* Begin Material supplied *

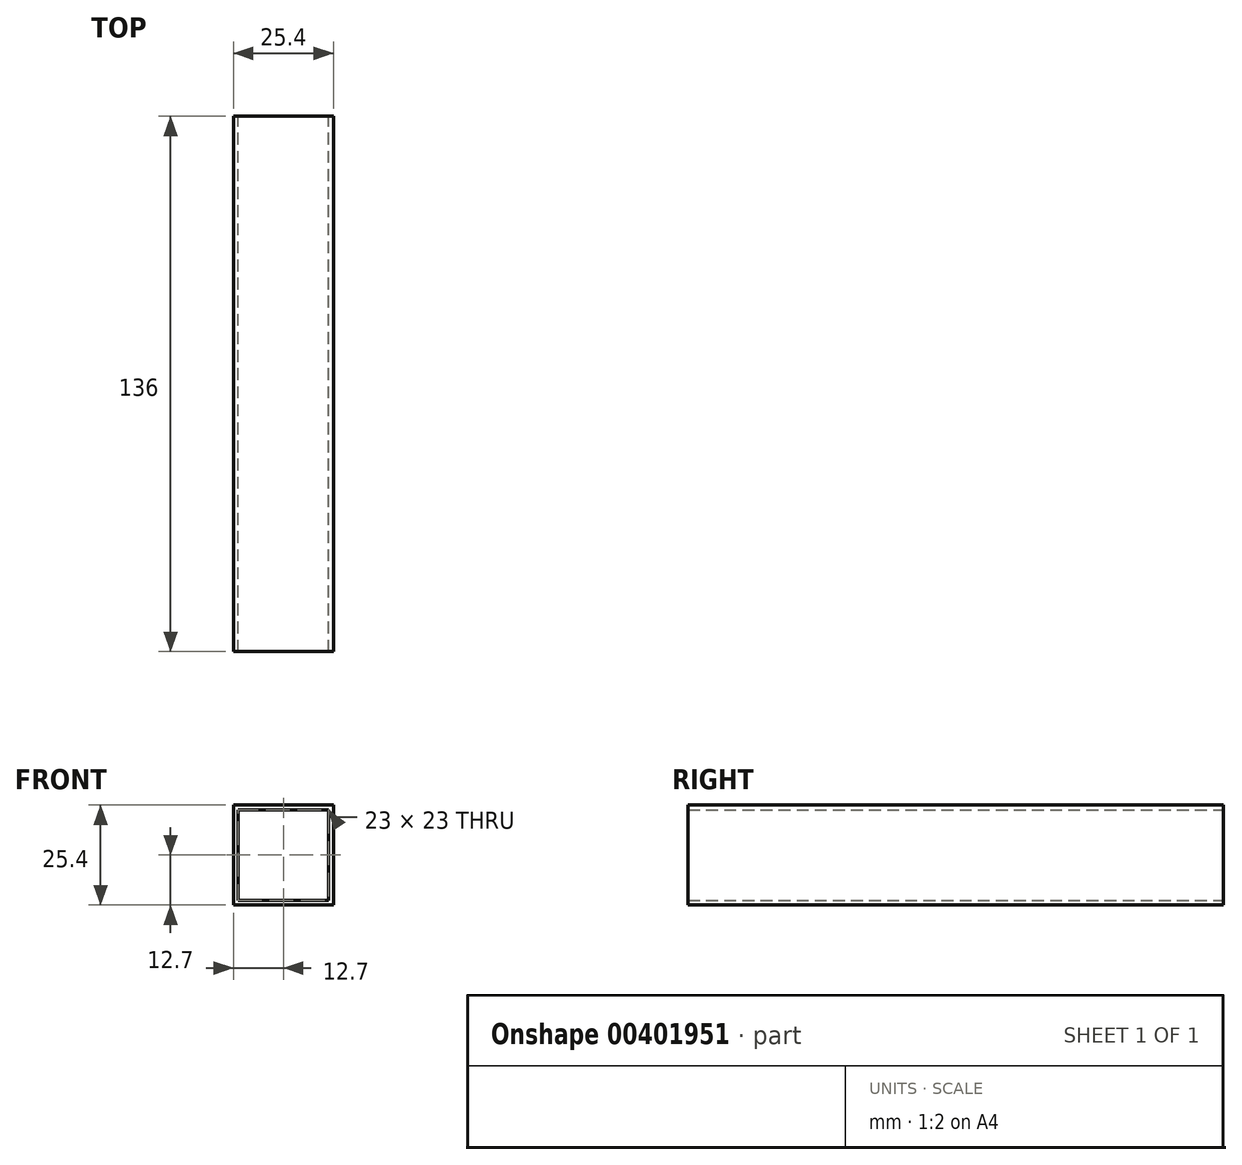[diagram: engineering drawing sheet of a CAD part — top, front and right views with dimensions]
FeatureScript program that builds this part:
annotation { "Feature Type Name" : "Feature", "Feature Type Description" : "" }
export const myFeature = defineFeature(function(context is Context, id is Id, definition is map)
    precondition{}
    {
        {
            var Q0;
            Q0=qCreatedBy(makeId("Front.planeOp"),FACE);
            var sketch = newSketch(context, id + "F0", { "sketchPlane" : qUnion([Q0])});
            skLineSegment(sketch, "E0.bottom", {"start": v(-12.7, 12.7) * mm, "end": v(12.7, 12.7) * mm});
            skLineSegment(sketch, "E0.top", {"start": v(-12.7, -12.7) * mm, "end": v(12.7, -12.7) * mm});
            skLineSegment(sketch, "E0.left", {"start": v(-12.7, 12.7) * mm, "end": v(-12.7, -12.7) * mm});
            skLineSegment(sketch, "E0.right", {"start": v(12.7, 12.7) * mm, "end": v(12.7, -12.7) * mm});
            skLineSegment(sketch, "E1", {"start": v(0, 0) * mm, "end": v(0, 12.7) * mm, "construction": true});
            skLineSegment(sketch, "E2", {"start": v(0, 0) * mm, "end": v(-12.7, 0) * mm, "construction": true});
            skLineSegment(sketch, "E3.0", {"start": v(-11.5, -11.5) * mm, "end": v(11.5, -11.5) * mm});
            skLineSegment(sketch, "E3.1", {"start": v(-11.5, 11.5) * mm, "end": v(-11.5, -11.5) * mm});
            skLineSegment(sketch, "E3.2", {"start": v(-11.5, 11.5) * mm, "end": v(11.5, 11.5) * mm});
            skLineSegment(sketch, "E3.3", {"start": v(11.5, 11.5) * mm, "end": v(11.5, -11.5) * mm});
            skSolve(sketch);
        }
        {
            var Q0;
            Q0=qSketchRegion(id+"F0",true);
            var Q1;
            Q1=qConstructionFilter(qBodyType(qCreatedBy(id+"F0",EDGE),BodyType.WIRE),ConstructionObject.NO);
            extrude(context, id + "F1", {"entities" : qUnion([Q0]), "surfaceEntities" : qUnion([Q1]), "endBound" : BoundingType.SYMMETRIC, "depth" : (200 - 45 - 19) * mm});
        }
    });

* End Material supplied *

■ Written task: Could you rename "Q0" to "query0" throughout the rows above, changing nothing else, and give the lines back with the pictures left out?

■ The solution:
[diagram: engineering drawing sheet of a CAD part — top, front and right views with dimensions]
FeatureScript program that builds this part:
annotation { "Feature Type Name" : "Feature", "Feature Type Description" : "" }
export const myFeature = defineFeature(function(context is Context, id is Id, definition is map)
    precondition{}
    {
        {
            var query0;
            query0=qCreatedBy(makeId("Front.planeOp"),FACE);
            var sketch = newSketch(context, id + "F0", { "sketchPlane" : qUnion([query0])});
            skLineSegment(sketch, "E0.bottom", {"start": v(-12.7, 12.7) * mm, "end": v(12.7, 12.7) * mm});
            skLineSegment(sketch, "E0.top", {"start": v(-12.7, -12.7) * mm, "end": v(12.7, -12.7) * mm});
            skLineSegment(sketch, "E0.left", {"start": v(-12.7, 12.7) * mm, "end": v(-12.7, -12.7) * mm});
            skLineSegment(sketch, "E0.right", {"start": v(12.7, 12.7) * mm, "end": v(12.7, -12.7) * mm});
            skLineSegment(sketch, "E1", {"start": v(0, 0) * mm, "end": v(0, 12.7) * mm, "construction": true});
            skLineSegment(sketch, "E2", {"start": v(0, 0) * mm, "end": v(-12.7, 0) * mm, "construction": true});
            skLineSegment(sketch, "E3.0", {"start": v(-11.5, -11.5) * mm, "end": v(11.5, -11.5) * mm});
            skLineSegment(sketch, "E3.1", {"start": v(-11.5, 11.5) * mm, "end": v(-11.5, -11.5) * mm});
            skLineSegment(sketch, "E3.2", {"start": v(-11.5, 11.5) * mm, "end": v(11.5, 11.5) * mm});
            skLineSegment(sketch, "E3.3", {"start": v(11.5, 11.5) * mm, "end": v(11.5, -11.5) * mm});
            skSolve(sketch);
        }
        {
            var query0;
            query0=qSketchRegion(id+"F0",true);
            var Q1;
            Q1=qConstructionFilter(qBodyType(qCreatedBy(id+"F0",EDGE),BodyType.WIRE),ConstructionObject.NO);
            extrude(context, id + "F1", {"entities" : qUnion([query0]), "surfaceEntities" : qUnion([Q1]), "endBound" : BoundingType.SYMMETRIC, "depth" : (200 - 45 - 19) * mm});
        }
    });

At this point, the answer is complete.